I drove past an enthusiastically decorated festive house the other day. On the sitting room window there were words rather chillingly applied in the same medium that one might use to simulate dripping blood at Halloween. “Elves at work here,” read the red gooey message, and a shiver went down my spine.
Elf on the Shelf is a scourge. Tout in the sprouts, more like. A rat in a hat. An army of tale-telling sprites sent to spy and grass on kids just doing their best in the run-up to Christmas. We’ve been warned for years that the phones and the Alexas and the Google Homes are listening to us and now we’re willingly adding magical beings with a hotline to Santa into the mix?
Far be it from me to criticise any of the diaspora of the North Pole. If Daidí na Nollag sees fit to send a legion of elves on shelves out across the world to keep an eye on who belongs on what list, then I’m loath to criticise. However, I believe the elves on shelves are the product of decentralisation and delegation. Some time in the past 20 years Santa’s workload became a little too much for the Big Man and he pondered getting some help to carry out all his duties. In stepped the Americans, who go absolutely buck wild for new traditions given their history is a millisecond long in the grand scheme of things. They developed this army of spying elves who move into homes for the month of December and report back to HQ in Lapland. I’m not blaming Santa here, let’s be clear. I doubt he even knows how serious it has become.

ACTIVITIES ▸
A. Reproduce verbatim the part of the Elf on the Shelf text that opens with the words containing "I drove past" and closes with "down my spine.".
B. Condense the paragraph of the Elf on the Shelf text beginning "Far be it from me" into a shorter version that retains its main facts.
C. According to the Elf on the Shelf text, what words were written on the sitting room window of the decorated house?

PROVIDED RECORDS ▸
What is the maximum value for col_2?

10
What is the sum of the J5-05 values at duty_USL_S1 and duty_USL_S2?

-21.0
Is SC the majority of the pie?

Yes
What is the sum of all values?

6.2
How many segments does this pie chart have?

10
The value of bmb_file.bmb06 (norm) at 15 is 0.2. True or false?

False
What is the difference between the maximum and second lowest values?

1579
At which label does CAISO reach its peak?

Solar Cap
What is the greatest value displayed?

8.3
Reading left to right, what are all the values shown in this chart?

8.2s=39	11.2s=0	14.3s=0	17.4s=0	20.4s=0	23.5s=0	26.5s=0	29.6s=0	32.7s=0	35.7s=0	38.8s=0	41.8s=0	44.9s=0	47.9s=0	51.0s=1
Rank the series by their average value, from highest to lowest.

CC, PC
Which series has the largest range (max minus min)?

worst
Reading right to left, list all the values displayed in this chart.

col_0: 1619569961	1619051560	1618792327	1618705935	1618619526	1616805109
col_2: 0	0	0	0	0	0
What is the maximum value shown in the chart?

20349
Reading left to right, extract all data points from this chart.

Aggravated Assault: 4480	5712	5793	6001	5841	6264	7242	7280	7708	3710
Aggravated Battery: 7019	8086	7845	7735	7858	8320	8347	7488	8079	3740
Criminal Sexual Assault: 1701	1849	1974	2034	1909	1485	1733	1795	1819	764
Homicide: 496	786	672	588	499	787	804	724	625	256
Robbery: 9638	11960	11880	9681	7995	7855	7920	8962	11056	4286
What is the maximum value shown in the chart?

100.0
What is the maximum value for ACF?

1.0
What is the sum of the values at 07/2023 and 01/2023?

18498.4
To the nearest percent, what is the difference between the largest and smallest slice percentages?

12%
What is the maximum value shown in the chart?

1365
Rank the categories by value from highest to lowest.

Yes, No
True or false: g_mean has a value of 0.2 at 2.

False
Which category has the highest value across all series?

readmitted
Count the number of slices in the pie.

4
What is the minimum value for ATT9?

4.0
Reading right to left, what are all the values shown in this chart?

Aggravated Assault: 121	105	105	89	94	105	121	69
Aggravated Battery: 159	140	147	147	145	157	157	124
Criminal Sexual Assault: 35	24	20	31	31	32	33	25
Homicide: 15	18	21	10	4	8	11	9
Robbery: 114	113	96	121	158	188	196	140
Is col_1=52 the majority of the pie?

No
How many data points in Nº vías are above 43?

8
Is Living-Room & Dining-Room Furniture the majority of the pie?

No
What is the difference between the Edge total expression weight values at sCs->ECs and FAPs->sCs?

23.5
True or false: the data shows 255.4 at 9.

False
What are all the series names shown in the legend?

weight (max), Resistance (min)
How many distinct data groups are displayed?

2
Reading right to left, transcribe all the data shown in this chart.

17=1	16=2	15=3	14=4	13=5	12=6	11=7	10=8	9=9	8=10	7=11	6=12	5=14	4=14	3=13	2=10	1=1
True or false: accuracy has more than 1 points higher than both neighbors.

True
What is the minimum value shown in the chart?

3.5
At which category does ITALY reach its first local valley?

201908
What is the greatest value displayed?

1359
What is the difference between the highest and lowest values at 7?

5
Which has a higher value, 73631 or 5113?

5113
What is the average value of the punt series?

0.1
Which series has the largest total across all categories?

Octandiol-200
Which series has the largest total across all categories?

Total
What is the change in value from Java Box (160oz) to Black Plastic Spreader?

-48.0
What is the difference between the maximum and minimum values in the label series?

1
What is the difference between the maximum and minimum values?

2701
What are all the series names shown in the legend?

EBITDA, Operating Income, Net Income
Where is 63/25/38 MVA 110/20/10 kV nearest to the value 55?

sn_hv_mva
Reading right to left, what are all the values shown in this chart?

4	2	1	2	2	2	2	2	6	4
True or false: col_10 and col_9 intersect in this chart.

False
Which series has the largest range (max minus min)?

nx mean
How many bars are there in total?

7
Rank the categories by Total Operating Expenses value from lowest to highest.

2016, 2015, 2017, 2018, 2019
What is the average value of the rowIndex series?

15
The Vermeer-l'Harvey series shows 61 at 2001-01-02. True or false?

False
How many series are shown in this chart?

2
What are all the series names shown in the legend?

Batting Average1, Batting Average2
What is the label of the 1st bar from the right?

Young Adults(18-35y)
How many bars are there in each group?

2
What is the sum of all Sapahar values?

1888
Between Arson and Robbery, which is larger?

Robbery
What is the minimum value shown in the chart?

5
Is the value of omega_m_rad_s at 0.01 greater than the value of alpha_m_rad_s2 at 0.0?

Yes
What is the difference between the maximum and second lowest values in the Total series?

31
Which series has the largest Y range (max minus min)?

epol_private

SOLUTIONS BELOW ▸
A.
I drove past an enthusiastically decorated festive house the other day. On the sitting room window there were words rather chillingly applied in the same medium that one might use to simulate dripping blood at Halloween. “Elves at work here,” read the red gooey message, and a shiver went down my spine.

B. The writer is reluctant to criticize Santa's helpers, but holds that the elves on shelves result from decentralization and delegation. Sometime in the past 20 years, Santa's workload grew too heavy and he considered getting help. The Americans, who greatly enjoy new traditions, then developed an army of spying elves that move into homes for December and report back to headquarters in Lapland. The writer does not blame Santa and doubts that he knows how serious the matter has become.

C. The window read "Elves at work here."